Manufactured goods account for 80 percent of the world’s merchandise trade, and manufacturing has suffered from the direct consequences of a deceleration of commodity flows due to trade friction, mutual economic sanctions, uncertainties surrounding the Brexit and a deterioration in the overall business environment.
 


The slowdown in manufacturing in industrialized economies has in turn adversely affected manufacturing growth in developing and emerging industrial economies which fell to 2.0 percent in 2019 compared to 3.2 percent in 2018.
 
These declining trends in global manufacturing are observed just five years after the adoption of the Agenda 2030 and its Sustainable Development Goals (SDGs). Contrary to the SDG9 target to significantly increase the share of industrial sectors in Gross Domestic Product and total employment, the share of manufacturing in industrialized and emerging industrial economies in 2010-2019 has dropped.
  
During the same period, MVA’s share in GDP in other developing economies and least developed countries (LDCs) marginally increased.
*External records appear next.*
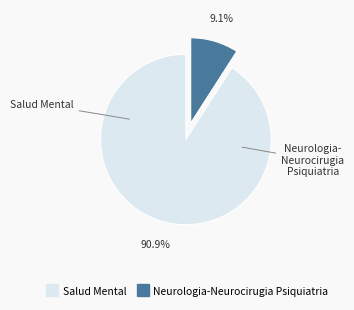

How many segments does this pie chart have?

2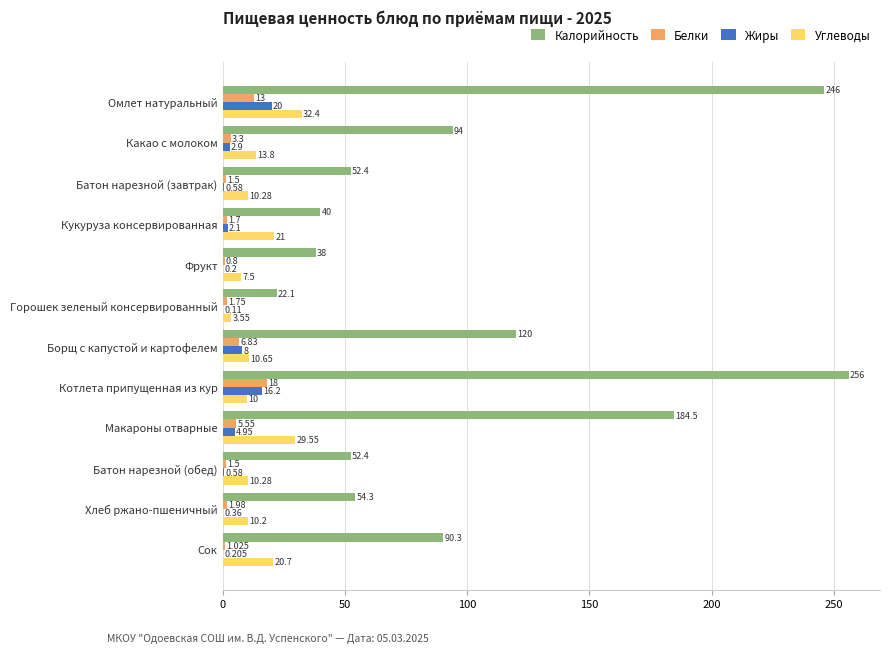

What are all the series names shown in the legend?

Калорийность, Белки, Жиры, Углеводы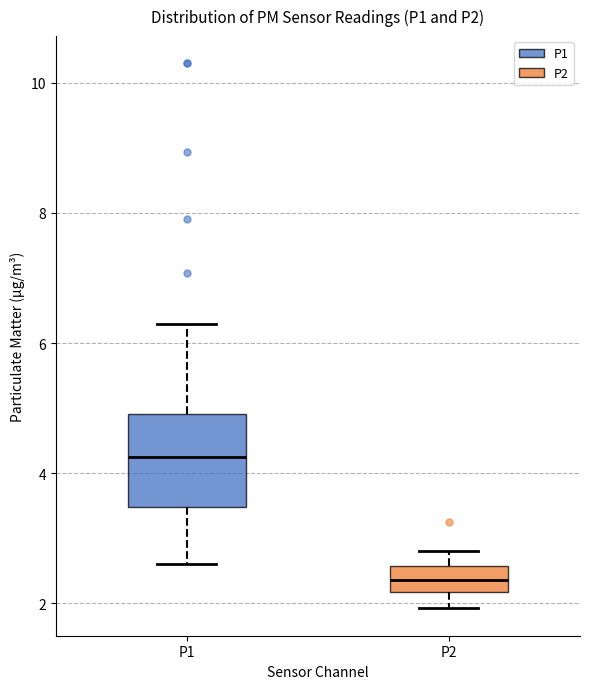

Where is the upper edge of the box for P2 on the y-axis? The values are not printed on the chart, so give them approximately, as read against the axis.

2.6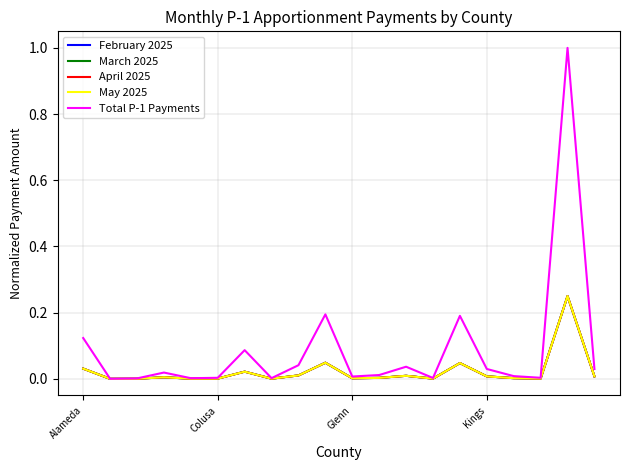

Does the chart have visible grid lines?

Yes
However, the growth observed so far in developing countries falls short to the required pace for achieving SDG targets.
 

A closer look at data for LDCs shows that a few countries, namely Bangladesh, Ethiopia and Myanmar, have made significant progress in expanding their manufacturing industry.
 
However many other LDCs, especially those in Africa, have experienced a decline in manufacturing and face the prospect of premature deindustrialization.
 
Analysis of sectoral data shows that China has surpassed the United States and Japan in production of motor vehicles. China accounts for more than 25 percent of global motor vehicle production. Among other emerging economies, Mexico ranks fifth after Germany, and India ranks seventh after Republic of Korea.

Workers in developing countries realize far less benefit from manufacturing employment than those in industrialized economies. In Latin American countries, for example, the share of wages and salary of value added varies from 11.0 to 42.0 percent. In contrast, in Germany and other European countries the share may amount to 45 percent.